Definition 6.4.1. Pointer Extension to the C0 Expression Evaluation.

\begin{align*} \denotR{\CAddrOf{l}}\sigma \amp\defeq \denotL{l}\sigma \\ \denotL{\CIndir{e}}\sigma \amp\defeq \denotR{e}\sigma \amp \text{if }\denotR{e}\sigma\in\Addr \end{align*}

Note that \(\denotL{\CIndir{e}}\sigma\) may not be defined if \(\denotR{e}\sigma\) does not yield an address.

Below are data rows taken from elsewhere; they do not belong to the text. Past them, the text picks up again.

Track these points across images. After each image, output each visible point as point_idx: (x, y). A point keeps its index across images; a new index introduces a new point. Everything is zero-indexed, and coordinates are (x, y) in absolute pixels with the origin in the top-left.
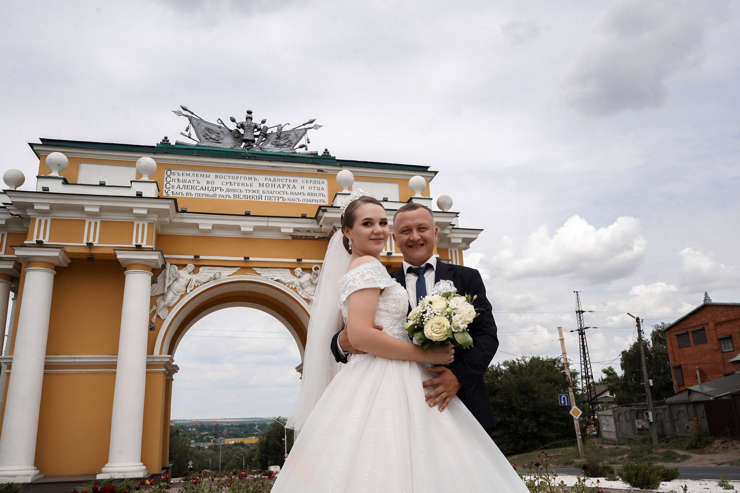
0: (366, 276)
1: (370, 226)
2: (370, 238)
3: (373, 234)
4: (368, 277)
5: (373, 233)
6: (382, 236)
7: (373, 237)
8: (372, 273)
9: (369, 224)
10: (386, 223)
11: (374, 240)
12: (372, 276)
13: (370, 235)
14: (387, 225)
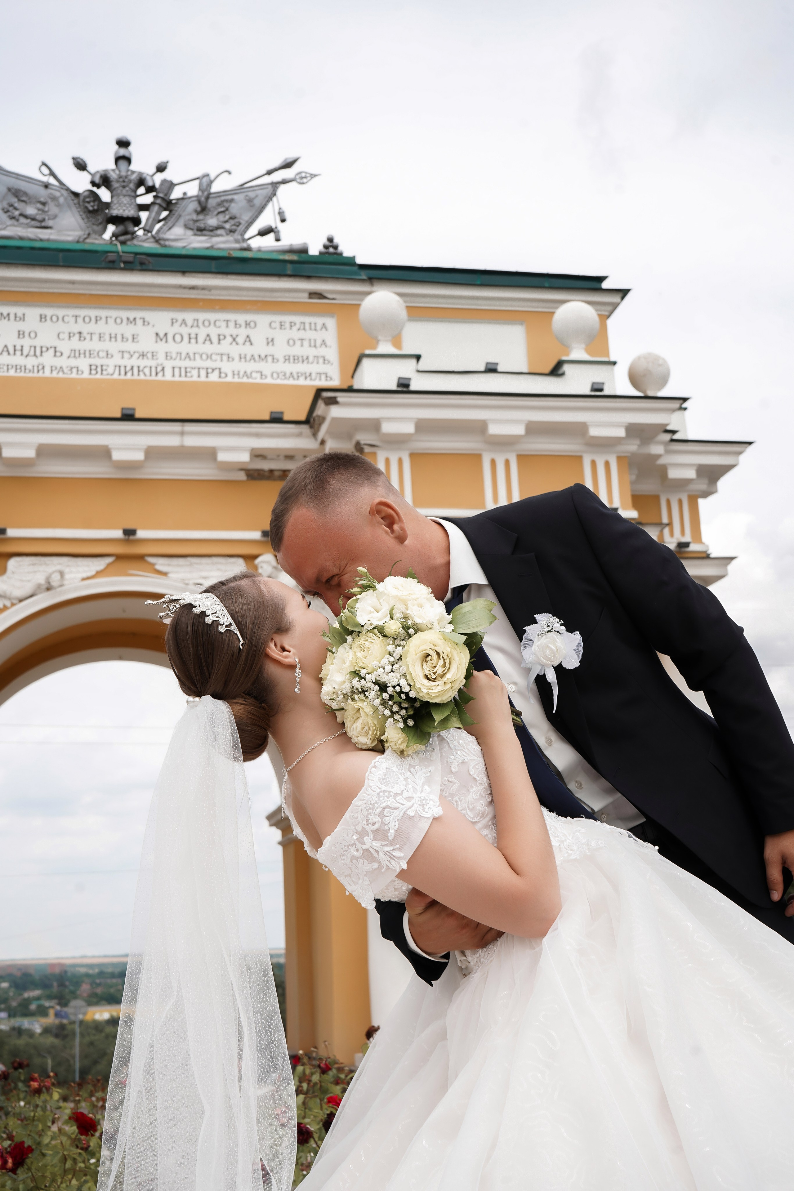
0: (386, 828)
4: (392, 825)
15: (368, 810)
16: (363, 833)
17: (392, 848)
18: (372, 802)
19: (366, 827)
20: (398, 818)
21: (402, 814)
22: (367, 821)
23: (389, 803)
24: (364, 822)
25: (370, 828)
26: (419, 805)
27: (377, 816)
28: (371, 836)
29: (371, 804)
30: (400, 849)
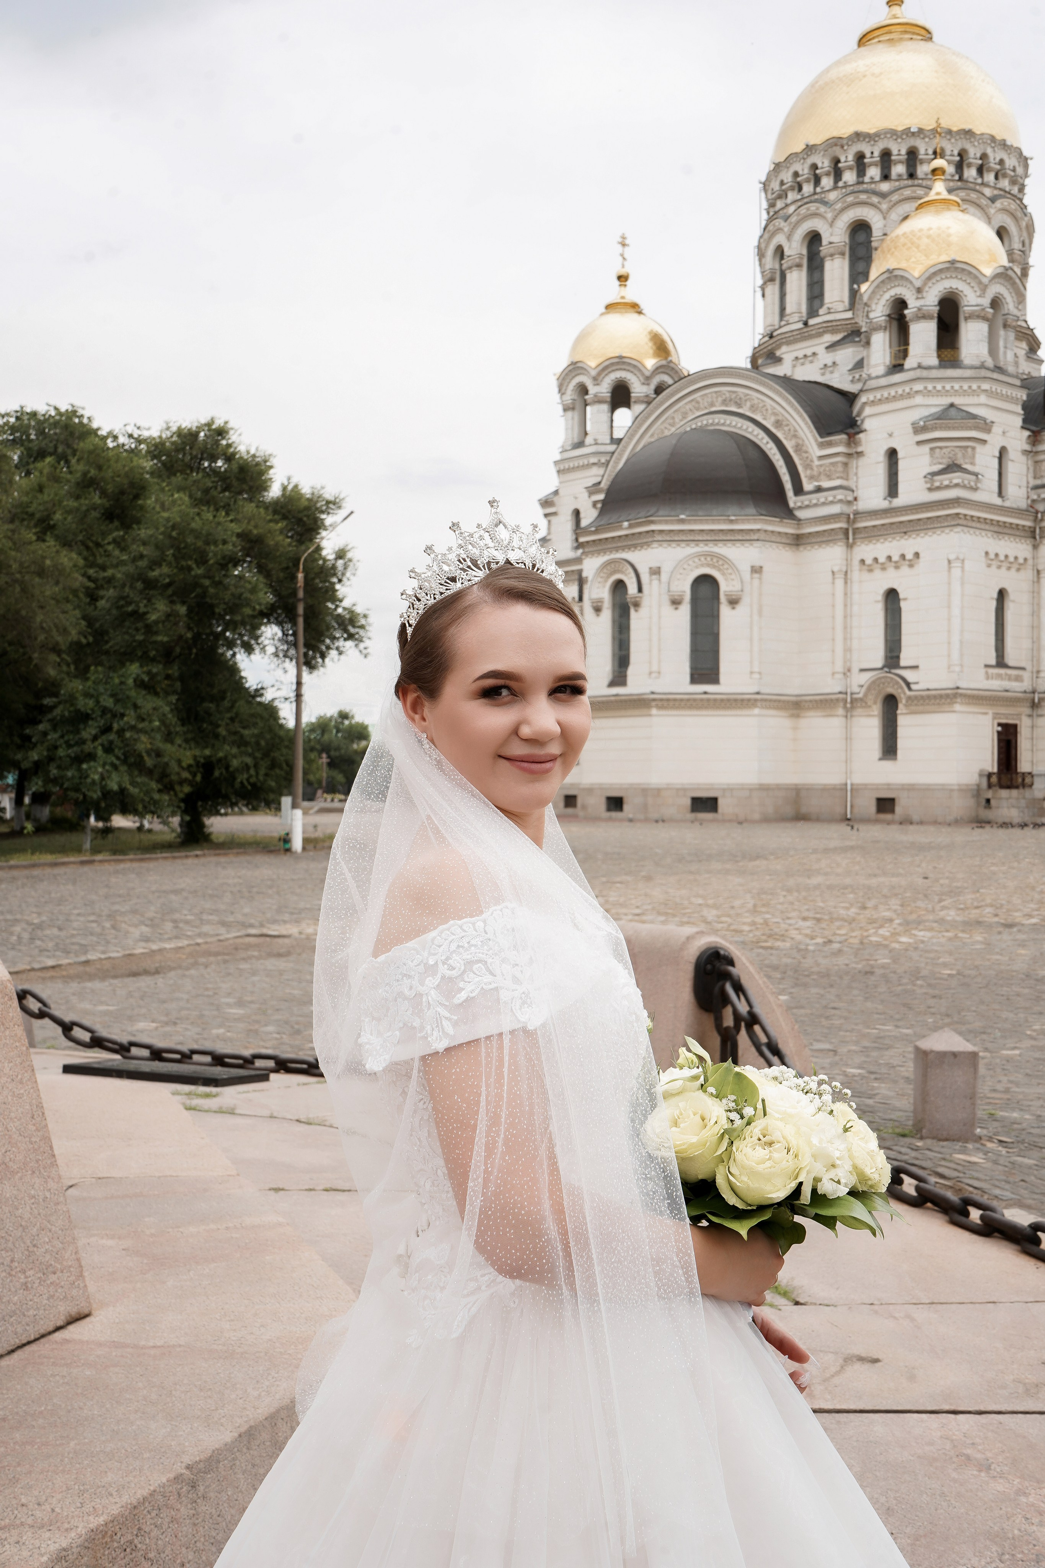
0: (461, 984)
1: (506, 699)
2: (502, 754)
3: (516, 738)
4: (470, 987)
5: (515, 732)
6: (554, 749)
7: (518, 749)
8: (488, 969)
9: (505, 692)
10: (578, 691)
11: (519, 763)
12: (488, 978)
13: (506, 741)
14: (585, 699)
15: (459, 946)
16: (431, 970)
17: (447, 1015)
18: (473, 942)
19: (440, 965)
20: (485, 987)
21: (493, 986)
22: (448, 959)
23: (489, 961)
24: (443, 958)
25: (443, 970)
26: (521, 998)
27: (462, 962)
28: (437, 981)
29: (468, 943)
30: (455, 1024)
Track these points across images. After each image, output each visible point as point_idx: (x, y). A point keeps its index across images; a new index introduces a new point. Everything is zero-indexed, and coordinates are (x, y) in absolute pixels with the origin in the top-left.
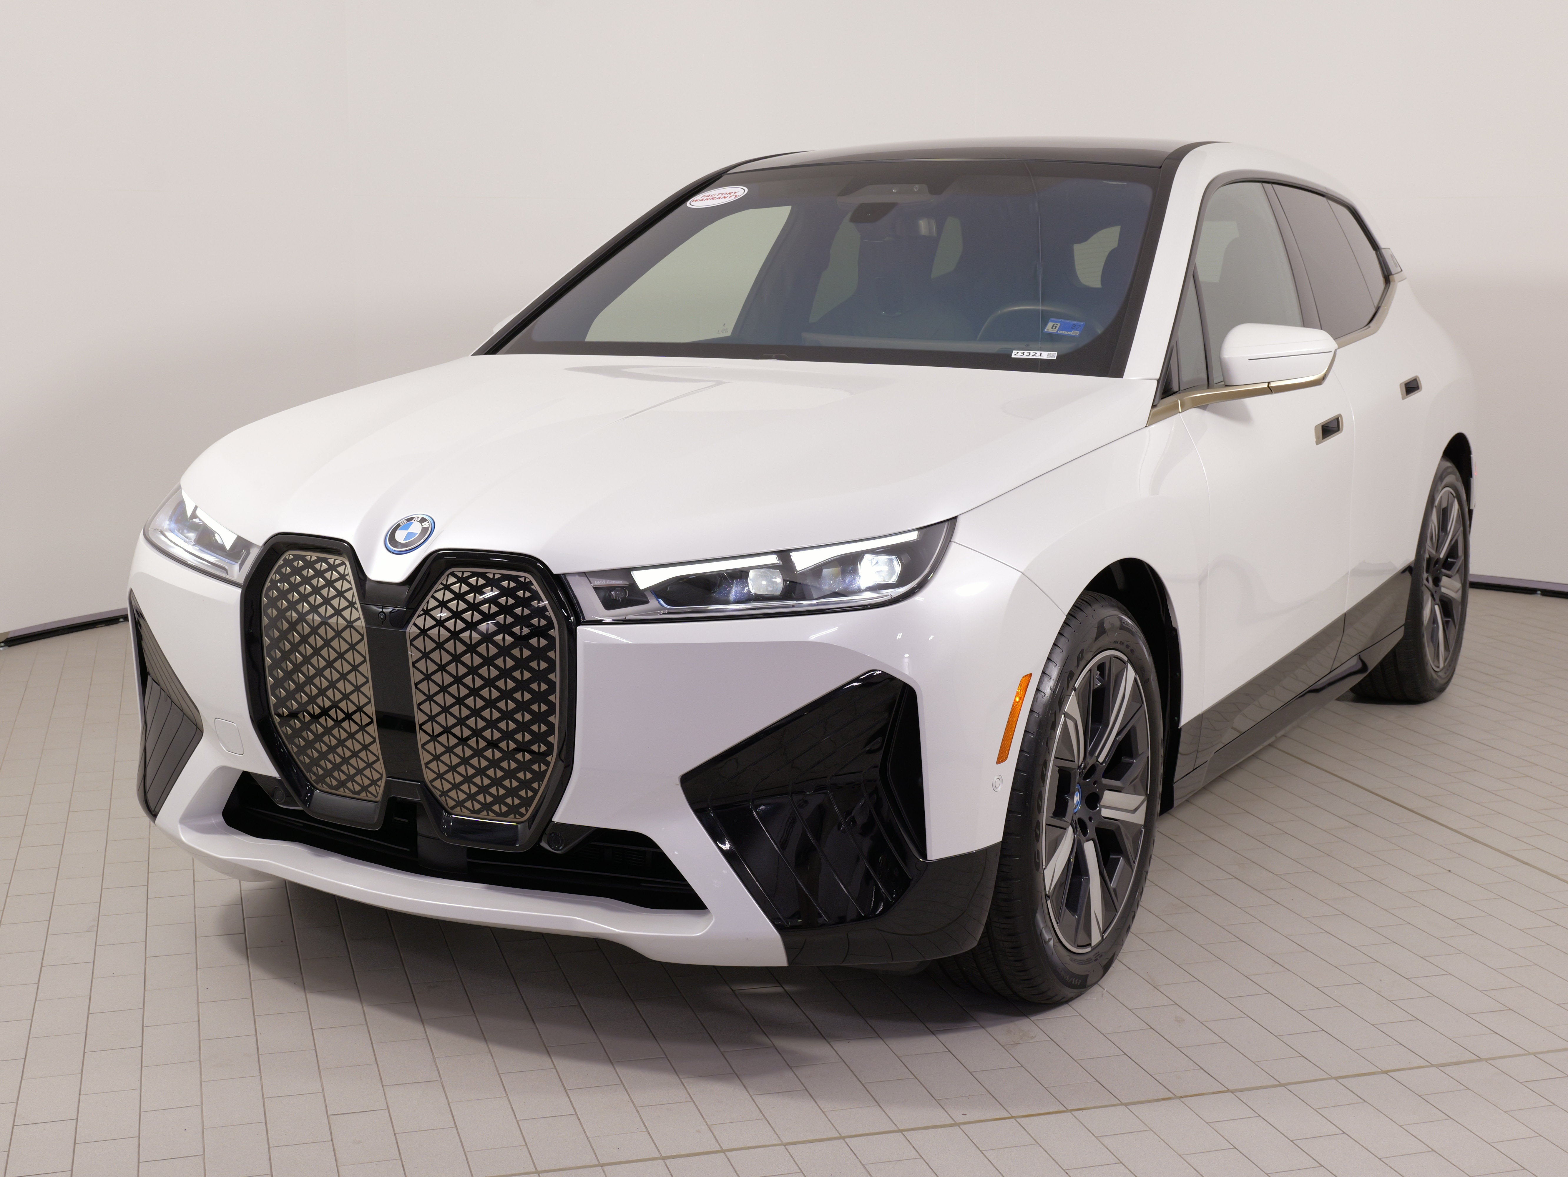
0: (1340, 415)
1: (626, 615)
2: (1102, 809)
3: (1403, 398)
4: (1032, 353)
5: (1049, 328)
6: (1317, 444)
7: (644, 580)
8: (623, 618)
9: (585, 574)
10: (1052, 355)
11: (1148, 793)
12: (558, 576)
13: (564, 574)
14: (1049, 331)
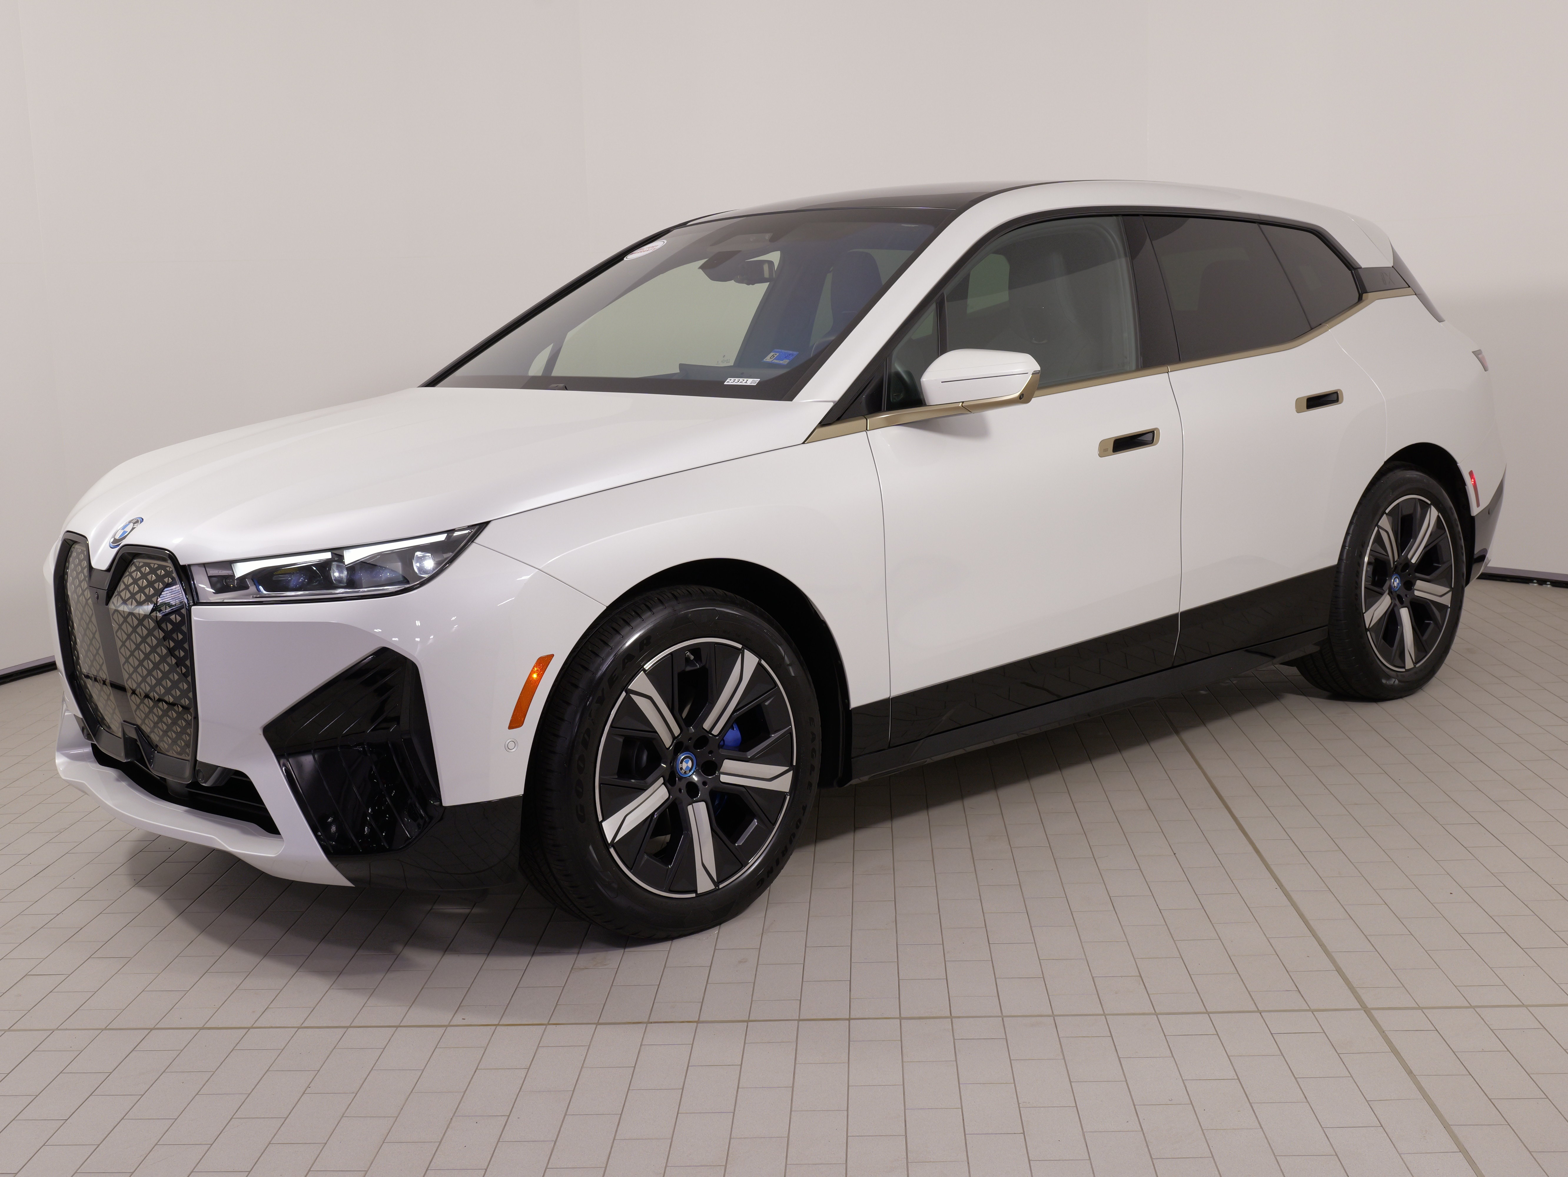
0: (1157, 429)
1: (224, 599)
2: (721, 775)
3: (1299, 411)
4: (741, 380)
5: (768, 359)
6: (1101, 456)
7: (241, 570)
8: (221, 601)
9: (204, 565)
10: (751, 382)
11: (794, 764)
12: (184, 566)
13: (189, 565)
14: (767, 360)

This definition also nicely displays the “duality” of both operators. \(\&\) turns an L-value into an R-value and \(*\) does the opposite.

Example 6.4.2.

Consider the state:

\begin{equation*} \sigma=\rho;\mu \quad \text{ with }\quad \rho\defeq\{\CVar x\mapsto\adra,\CVar y\mapsto\adrb\}\quad\mu\defeq\{\adra\mapsto\adrb,\adrb\mapsto 3\} \end{equation*}

Apparently, \(\CVar x\) points to the same container as \(\CVar y\text{.}\) \(\CVar y\) points to a container that contains the value 3. Let us consider the R-evaluation of the expression \(\CBinary{-}{\CBinary{+}{\CIndir{x}}{y}}{\CConst 1}\) using Definition 6.4.1:

\begin{align*} \denotR{\CBinary{-}{\CBinary{+}{\CIndir{\CVar x}}{\CVar y}}{\CConst 1}}\sigma\amp = \CBinary{-}{\denotR{\CBinary{+}{\CIndir{\CVar x}}{\CVar y}}\sigma}{\denotR{\CConst 1}}\sigma \\ \amp = \CBinary{-}{\denotR{\CBinary{+}{\CIndir{\CVar x}}{\CVar y}}\sigma}{\CConst 1} \\ \amp = \CBinary{-}{\CBinary{+}{\denotR{\CIndir{\CVar x}}\sigma}{\denotR{\CVar y}\sigma}}{\CConst 1} \end{align*}

Let us consider the R-evaluation of the last two remaining terms in detail:

\begin{equation*} \begin{array}[t]{lcl} \denotR{\CVar y}\sigma \amp = \amp \mu\,\denotL{\CVar y}\sigma \\ \amp = \amp \mu\,(\rho\,\CVar y) \\ \amp = \amp \mu\,\adrb \\ \amp = \amp 3 \end{array} \qquad \begin{array}[t]{lcl} \denotR{\CIndir{\CVar x}}\sigma \amp = \amp \mu\,\denotL{\CIndir{\CVar x}}\sigma \\ \amp = \amp \mu\,\denotR{\CVar x}\sigma \\ \amp = \amp \mu\,(\mu\,\denotL{\CVar x}\sigma) \\ \amp = \amp \mu\,(\mu\,(\rho\,\CVar x)) \\ \amp = \amp \mu\,(\mu\,\adra) \\ \amp = \amp \mu\,\adrb \\ \amp = \amp 3 \end{array} \end{equation*}

The final result of R-evaluating the above expression is hence 5.